Christmas at Kew – a surreal and very non-Xmassy affair

18 Dec

Earlier this week, I went to Kew Gardens to ‘follow an illuminated trail through our enchanting winter landscape.’  I’d seen the adverts everywhere and excitedly booked tickets for me and my friend as a way to get into the Christmas spirit.  I envisaged beautiful traditionally lit trees, Christmas markets and gorgeous scenery.  The reality, however, turned out to be rather different to my expectations.

It probably didn’t help that it was raining when we went but the whole affair seemed to have been incorrectly marketed.  Firstly, it wasn’t exactly a Christmassy walk – in fact, there was nothing Christmassy about the walk.  It was more of a surreal experience with a dominant theme being ‘plant whispering’ and some actors were rather half-heartedly rambling on about how plants can communicate to each other through a series of strange noises.  Who this was aimed at was rather unclear – the children that had been dragged along expecting to see elves and Christmas trees stood confused as they were handed a marble which they then threw into a lake which prompted the plants to “communicate” back.  My friend threw a marble into the lake and we had to practically strain our ears to hear a noise which ended up sounding like a tiny little belch.  Strange.
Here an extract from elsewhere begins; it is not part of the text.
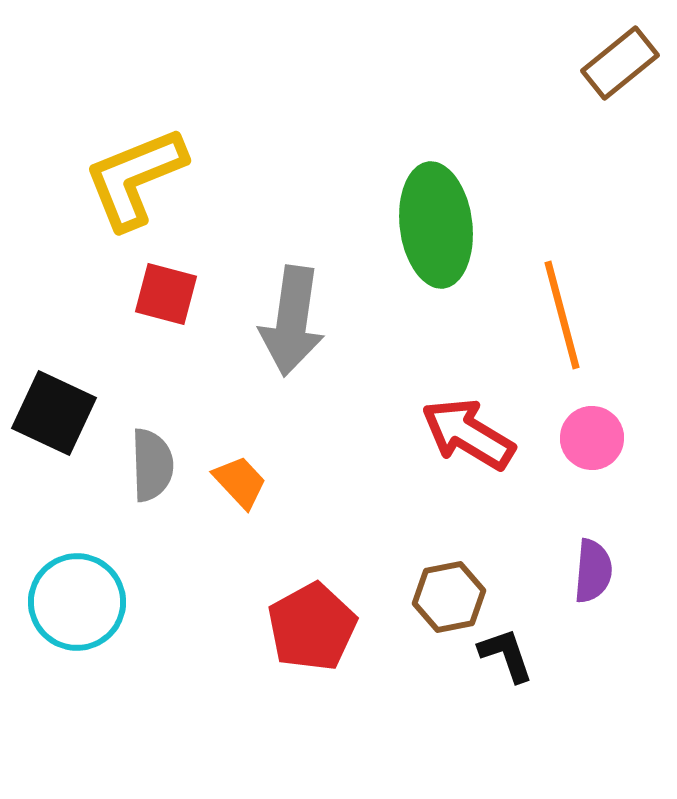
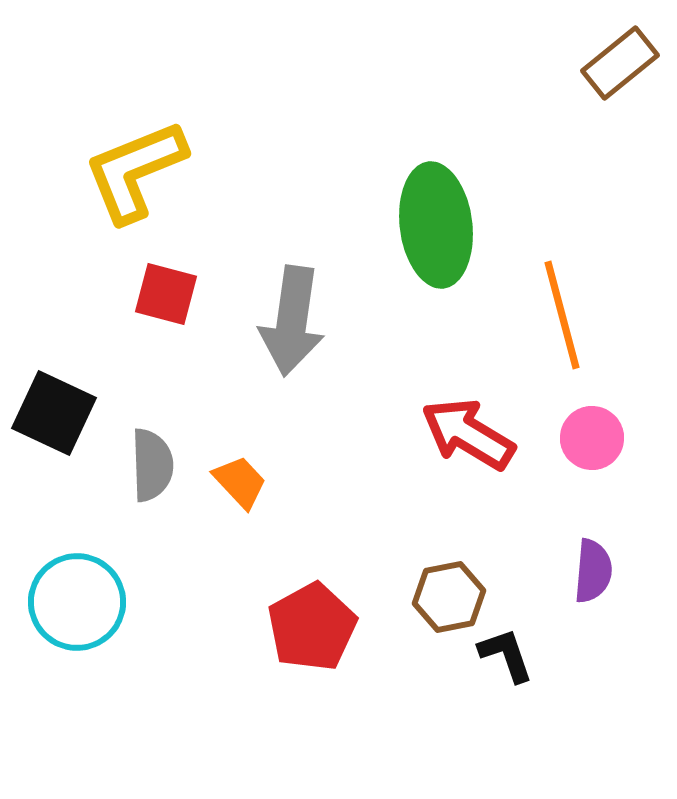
yellow L-shape: moved 7 px up
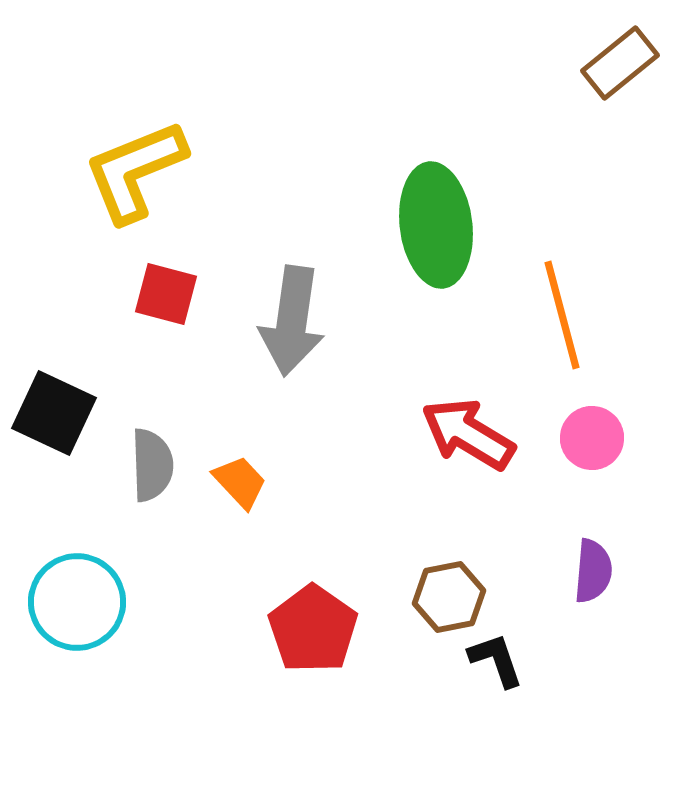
red pentagon: moved 1 px right, 2 px down; rotated 8 degrees counterclockwise
black L-shape: moved 10 px left, 5 px down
Throughout the trail, there were several gramophones around playing noises of the plants, which contributed to the rather bizarre atmosphere.  There were some aesthetically beautiful moments – there was one part where a section of landscape was lit up and children (or adults) could press buttons that emitted rave-like sounds which was rather entertaining.  There was also the Field of Fire (as in my blurry picture below) which was strangely hypnotising and an inspired art installation entitled ‘The Waterlily’.  


The trail ended with a fun lights show which illuminated the main Kew greenhouse in all its glory, lighting it up in different colours in time with the music.  The whole event seemed to be more a surreal exploration of light and sound amongst nature which is why I think many families must have finished the trail sorely disappointed.  The Christmas Village was rather mediocre and the rides were small and targeted to children – fair enough perhaps! 

In conclusion, the Christmas trail was not at all what it promised to be, however if you’re willing to forgo all expectations, there are parts that are aesthetically beautiful, especially so at night time and we still managed to enjoy ourselves!